UCSF study shows that drug administered during heart procedures preserves blood flow into the heart muscle

November 13, 2000

A drug commonly used during invasive heart procedures not only helps maintain blood flow through the large blood vessels that have been enlarged during the procedure by balloons and metal tubes, but also preserves blood flow through the smaller blood vessels downstream that may become blocked by debris. This helps to restore much needed oxygen supply directly to heart muscle, according to C. Michael Gibson, MD, UCSF chief of interventional cardiology, director of the Core Angiographic Laboratory at UCSF and lead author of the study.

Gibson presented the results at the American Heart Association in New Orleans, Louisiana, on Sunday, November 12.

"During invasive heart procedures many small blood clots may be released during the placement of a tube or stent in the artery, and these small clots may in turn float downstream and block the small vessels or capillaries that supply blood to the heart muscle itself. In order to prevent irreversible injury to the heart that can occur following stenting, it is critical that this complex network of very small blood vessels that supply oxygen to the heart muscle remain intact," explained Gibson. "Our study clearly demonstrates that use of the drug eptifibatide at the time of stent placement helps preserve the integrity of the microvasculature and blood flow into the heart muscle."

Eptifibatide (Integrilin®) blocks the receptors on platelets, components in the blood that are responsible for coagulation. This reduces clot formation that can lead to heart attack or death, said Gibson. Use of eptifibatide significantly improved the ability of the heart to speed up its blood flow in large arteries by 39 percent when compared with placebo. It improved the speed at which blood entered the microvasculature in the heart muscle by 84 percent compared to placebo, explained Gibson. Improving the entry of blood into the heart muscle preserves blood supply to the previously oxygen-starved heart muscle in patients undergoing angioplasty, he said.

Nearly 600,000 angioplasty procedures are performed in the United States each year.

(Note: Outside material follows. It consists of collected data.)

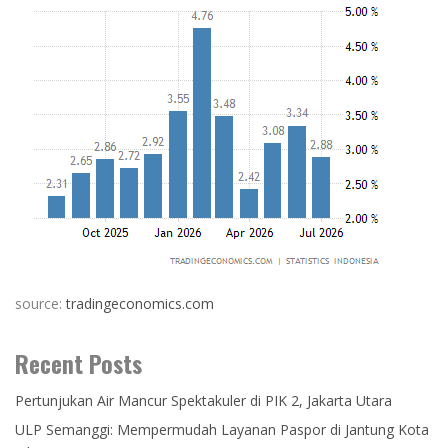
source:
tradingeconomics.com
Recent Posts
Pertunjukan Air Mancur Spektakuler di PIK 2, Jakarta Utara
ULP Semanggi: Mempermudah Layanan Paspor di Jantung Kota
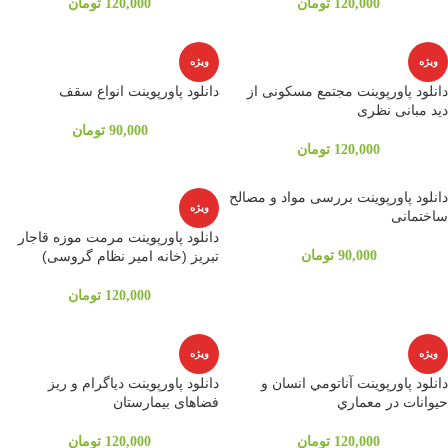
120,000
تومان
120,000
تومان
ویژه
ویژه
دانلود پاورپوینت مجتمع مسکونی از
دانلود پاورپوینت انواع سقف
دید مبانی نظری
90,000
تومان
120,000
تومان
دانلود پاورپوینت بررسی مواد و مصالح
ویژه
ساختمانی
دانلود پاورپوینت مرمت موزه قاجار
90,000
تومان
تبریز (خانه امیر نظام گروسی)
120,000
تومان
ویژه
ویژه
دانلود پاورپوینت آناتومي انسان و
دانلود پاورپوینت دیاگرام و ریز
حيوانات در معماري
فضاهای بیمارستان
120,000
تومان
120,000
تومان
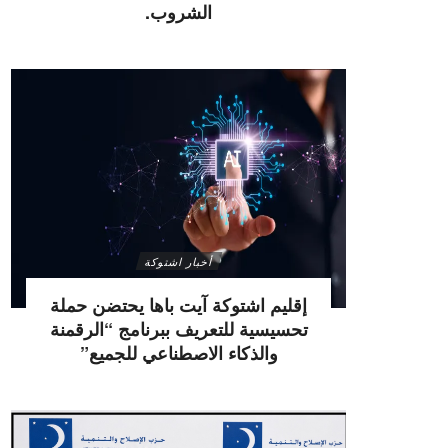
الشروب.
أخبار اشتوكة
إقليم اشتوكة آيت باها يحتضن حملة
تحسيسية للتعريف ببرنامج “الرقمنة
والذكاء الاصطناعي للجميع”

The procedure is used to stretch the walls of narrowed blood vessels in the heart that limit the supply of oxygen to heart muscle. More than six out of ten procedures involve the placement of intracoronary stents, metal mesh structures that hold the heart arteries open after the procedure. Although angioplasty and intracoronary stenting are generally successful at restoring blood flow and preventing the collapse of the artery, the use of a stent into the artery wall can result in the clumping of platelets and the development of blood clots. A clot can obstruct blood flow through both large and small arteries.

Investigators evaluated angiograms of 65 patients taken before and after stent placement to determine the extent of and speed of blood flow through the network of very small blood vessels that supply oxygen to the heart muscle. With computer assisted analysis, investigators were able to measure how bright the heart muscle became (due to a surge of dye indicating increased blood flow to the microvasculature) after use of the eptifibatide.
Co-investigators in the study were David Cohen, MD, assistant professor of medicine, Harvard University and James E. Tcheng, MD, associate professor of medicine, Duke University.

Integrilinâ was developed and is marketed in the United States by COR Therapeutics, Inc., South San Francisco and Key Pharmaceuticals, Inc., Kenilworth, New Jersey. Both companies funded the study.